Setelah proses dekapsulasi Artemia selesai, hal selanjutnya adalah memasukan Artemia ke dalam galon yang berbentuk kerucut. Karena dengan menggunakan galon seperti kerucut ini memungkinkan oksigen dapat tersebar dengan merata. Hal ini sesuai dengan pernyataan Sutaman (1993), bahwa kultur Artemia pada model kerucut sangat baik, karena sirkulasi oksigen dapat lebih merata. Lebih lanjut di katakan bahwa Artemia yang telah di dekapsulasi memiliki cangkang yang lebih lunak sehingga apabila terikut pada saat pemberian pakan tidak akan membahayakan bagi larva udang.
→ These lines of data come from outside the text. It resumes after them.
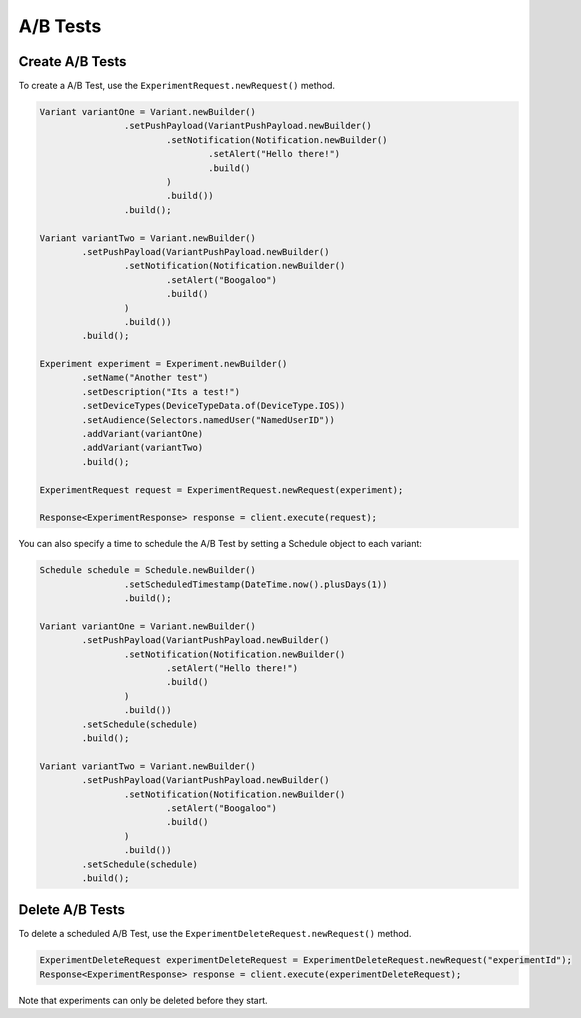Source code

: #########
A/B Tests
#########

****************
Create A/B Tests
****************

To create a A/B Test, use the ``ExperimentRequest.newRequest()`` method.

.. sourcecode:: java

   Variant variantOne = Variant.newBuilder()
                   .setPushPayload(VariantPushPayload.newBuilder()
                           .setNotification(Notification.newBuilder()
                                   .setAlert("Hello there!")
                                   .build()
                           )
                           .build())
                   .build();

   Variant variantTwo = Variant.newBuilder()
           .setPushPayload(VariantPushPayload.newBuilder()
                   .setNotification(Notification.newBuilder()
                           .setAlert("Boogaloo")
                           .build()
                   )
                   .build())
           .build();

   Experiment experiment = Experiment.newBuilder()
           .setName("Another test")
           .setDescription("Its a test!")
           .setDeviceTypes(DeviceTypeData.of(DeviceType.IOS))
           .setAudience(Selectors.namedUser("NamedUserID"))
           .addVariant(variantOne)
           .addVariant(variantTwo)
           .build();

   ExperimentRequest request = ExperimentRequest.newRequest(experiment);

   Response<ExperimentResponse> response = client.execute(request);

You can also specify a time to schedule the A/B Test by setting a Schedule object to each variant:

.. sourcecode:: java

    Schedule schedule = Schedule.newBuilder()
                    .setScheduledTimestamp(DateTime.now().plusDays(1))
                    .build();

    Variant variantOne = Variant.newBuilder()
            .setPushPayload(VariantPushPayload.newBuilder()
                    .setNotification(Notification.newBuilder()
                            .setAlert("Hello there!")
                            .build()
                    )
                    .build())
            .setSchedule(schedule)
            .build();

    Variant variantTwo = Variant.newBuilder()
            .setPushPayload(VariantPushPayload.newBuilder()
                    .setNotification(Notification.newBuilder()
                            .setAlert("Boogaloo")
                            .build()
                    )
                    .build())
            .setSchedule(schedule)
            .build();

****************
Delete A/B Tests
****************

To delete a scheduled A/B Test, use the ``ExperimentDeleteRequest.newRequest()`` method.

.. sourcecode:: java

   ExperimentDeleteRequest experimentDeleteRequest = ExperimentDeleteRequest.newRequest("experimentId");
   Response<ExperimentResponse> response = client.execute(experimentDeleteRequest);

Note that experiments can only be deleted before they start.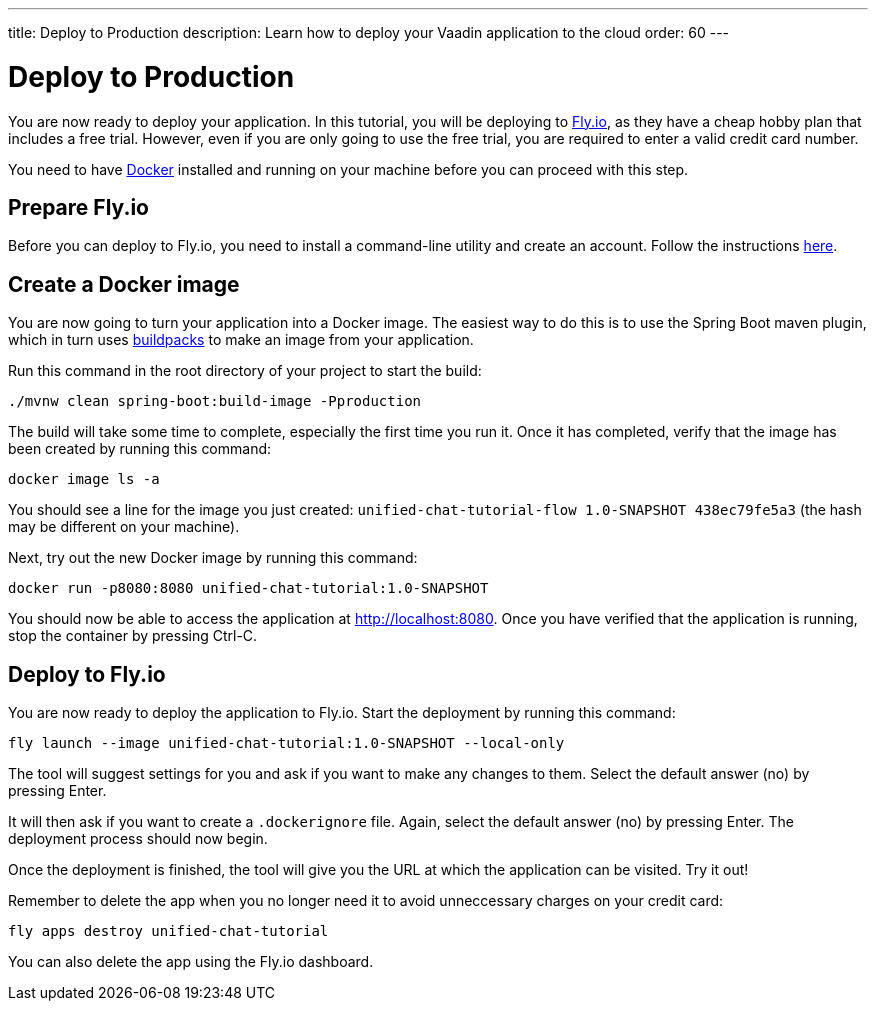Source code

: ---
title: Deploy to Production
description: Learn how to deploy your Vaadin application to the cloud
order: 60
---


= [since:com.vaadin:vaadin@V24.4]#Deploy to Production#

You are now ready to deploy your application. In this tutorial, you will be deploying to https://fly.io[Fly.io], as they have a cheap hobby plan that includes a free trial. However, even if you are only going to use the free trial, you are required to enter a valid credit card number.

You need to have https://docker.com[Docker] installed and running on your machine before you can proceed with this step.


== Prepare Fly.io

Before you can deploy to Fly.io, you need to install a command-line utility and create an account. Follow the instructions https://fly.io/docs/hands-on/[here].


== Create a Docker image

You are now going to turn your application into a Docker image. The easiest way to do this is to use the Spring Boot maven plugin, which in turn uses https://buildpacks.io[buildpacks] to make an image from your application.

Run this command in the root directory of your project to start the build:

[source,terminal]
----
./mvnw clean spring-boot:build-image -Pproduction
----

The build will take some time to complete, especially the first time you run it. Once it has completed, verify that the image has been created by running this command:

[source,terminal]
----
docker image ls -a
----

You should see a line for the image you just created: `unified-chat-tutorial-flow 1.0-SNAPSHOT 438ec79fe5a3` (the hash may be different on your machine).

Next, try out the new Docker image by running this command:

[source,terminal]
----
docker run -p8080:8080 unified-chat-tutorial:1.0-SNAPSHOT
----

You should now be able to access the application at http://localhost:8080. Once you have verified that the application is running, stop the container by pressing Ctrl-C.


== Deploy to Fly.io

You are now ready to deploy the application to Fly.io. Start the deployment by running this command:

[source,terminal]
----
fly launch --image unified-chat-tutorial:1.0-SNAPSHOT --local-only
----

The tool will suggest settings for you and ask if you want to make any changes to them. Select the default answer (no) by pressing Enter.

It will then ask if you want to create a `.dockerignore` file. Again, select the default answer (no) by pressing Enter. The deployment process should now begin.

Once the deployment is finished, the tool will give you the URL at which the application can be visited. Try it out!

Remember to delete the app when you no longer need it to avoid unneccessary charges on your credit card:

[source,terminal]
----
fly apps destroy unified-chat-tutorial
----

You can also delete the app using the Fly.io dashboard.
 Pada kultur murni skeletonema pemberian aerator pada toples sangat di perlukan karena skeletonema akan memerlukan oksigen terlarut yang cukup untuk hidupnya. Pemberian aerator di sesuaikan dengan besar toples dan kepadatan skeletonema yang di kultur di dalamnya. Hal ini bertujuan agar jangan sampai telur skeletonema hancur yang akan mengakibatkan kegagalan dalam pengulturannya. Sesuai dengan pernyataan Djarijah (1995),  aerasi di perlukan terutama untuk pengadukan media sehingga tidak terjadi stratifikasi suhu pada air media dan sebagai akselerasi pamasukan udara terutama CO2 dan O2. Akselerasi yang baik untuk Skeletonema tidak terlalu besar, karena apabila aerasi terlalu besar maka akan memutuskan filamen sehingga skeletonema akan hancur.
 Menurut narasumber yang di wawancarai di Hatchery Mamboro bahwa  untuk mengkultur skeletonema dapat di lakukan dengan dua cara, yaitu dengan kultur murni dan kultur massal. Pada kultur massal skeletonema, air yang di gunakan untuk mengisi bak kultur tersebut mempunyai kadar garam atau salinitas 27 ppt. nilai salinitas ini merupakan nilai yang optimal yang dapat di toleransi oleh skeletonema. Salinitas optimal untuk pertumbuhan fitoplankton jenis Skeletonema adalah berkisar antara 25-29 ppt (Sahwan, 2001). 

V.  KESIMPULAN
            Dari hasil pengamatan praktek lapang Budidaya Pakan Alami, maka dapat diambil kesimpulan sebagai berikut:
1.    Kultur Artemia dapat di lakukan dengan dua cara yaitu cara dekap dan tanpa dekap.
2.    Proses dekap di lakukan dengan tujuan agar cangkang kista artemia menjadi lunak.
3.    Aerasi pada kultur Skeletonema di perlukan untuk pengadukan media agar tidak terjadi stratifikasi suhu pada air media.
4.  Salinitas  optimal untuk pertumbuhan fitoplankton jenis Skeletonema adalah berkisar antara 25-29 ppt.